» HOW TO COMPLETE THIS TASK: Images stay out. Everything else in the records is repeated exactly.
□ □ □ □ □
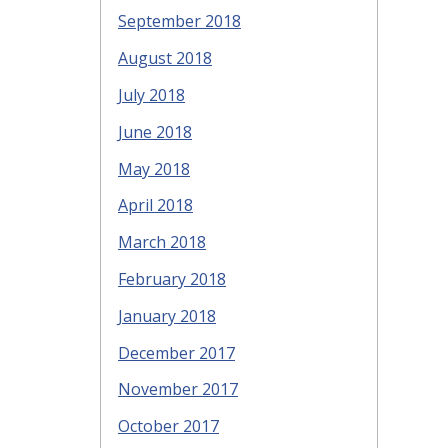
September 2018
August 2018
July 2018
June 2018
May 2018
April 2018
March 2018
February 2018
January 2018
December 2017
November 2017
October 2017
□ □ □ □ □
» TASK RESULT:
September 2018
August 2018
July 2018
June 2018
May 2018
April 2018
March 2018
February 2018
January 2018
December 2017
November 2017
October 2017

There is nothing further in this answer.